The flooding in the western portion of downtown seemed to us to be purposeful neglect of an area with a large population of people that are homeless or from oppressed groups. The residents in the area will be unlikely to be able to afford to stay if big developers begin gentrification. The riverfront of Davenport is being planned for redevelopment by the city, using public-private partnerships to give control of large chunks of land to private developers who care little about existing residents.
The Mayor of Davenport told the Quad-City Times that entering into agreements with private companies is the most realistic way for the city to achieve it’s plans along the riverfront. Natural disasters are often used as an opportunity by big developers to seize land for private profit, as residents of New Orleans, Puerto Rico, and increasing numbers of natural disaster victims know. If current residents and businesses are forced to move because of the floods, there will be less resistance to any redevelopment.
One surprising obstacle facing Davenport’s plans for redevelopment is that the Canadian Pacific Railway decided unilaterally to raise the height of the railroad tracks through the city so trains could still run during the flood. In early April, the railway began raising the tracks without informing the city, cutting off several roadway rail crossings and forcing city officials to change their long term plans for the riverfront. Just as city officials don’t care how the flood impacts the homeless and vulnerable, the railway doesn’t care how their actions will impact the rest of the city.
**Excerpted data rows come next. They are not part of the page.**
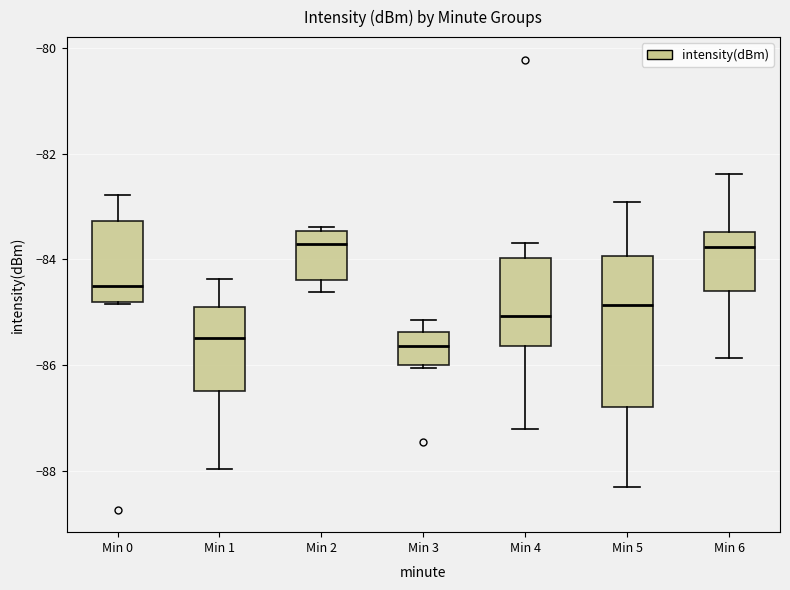

Reading left to right, transcribe this box plot: for each box, give where its median line is, the range the box spans, and where its two whiskers end, as read against the y-axis. The values are not printed on the chart, so give them approximately, as read against the axis.

Min 0: median -84.6, box -84.8 to -83.2, whiskers -84.8 to -82.8
Min 1: median -85.4, box -86.4 to -84.8, whiskers -88.0 to -84.4
Min 2: median -83.8, box -84.4 to -83.4, whiskers -84.6 to -83.4 (just above the box's upper edge)
Min 3: median -85.6, box -86.0 to -85.4, whiskers -86.0 (just below the box's lower edge) to -85.2
Min 4: median -85.0, box -85.6 to -84.0, whiskers -87.2 to -83.6
Min 5: median -84.8, box -86.8 to -84.0, whiskers -88.4 to -83.0
Min 6: median -83.8, box -84.6 to -83.4, whiskers -85.8 to -82.4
The railway’s quick action does show that it is possible for quick and dramatic action to be taken when faced with disaster. If we can raise miles of railroad before a flood, why can’t we move or secure homes? Without a doubt, we can do so much more to keep people and their possessions safe.
Davenport’s struggles over the past months shows the anarchic nature of planning in the capitalist system, with the more vulnerable being hurt so more powerful institutions and corporations can continue making a profit.
Global warming is predicted to make springs in the Midwest wetter on average, making months-long flooding like we’ve seen this year much more common. Davenport, the Midwest and the world needs more coordinated action on climate change. It is also imperative that as natural disasters like floods become more common and intense, we have the ability to not only take action to save lives and working and poor people’s property, but also have the power to make large-scale decisions and changes about how we live together on this planet.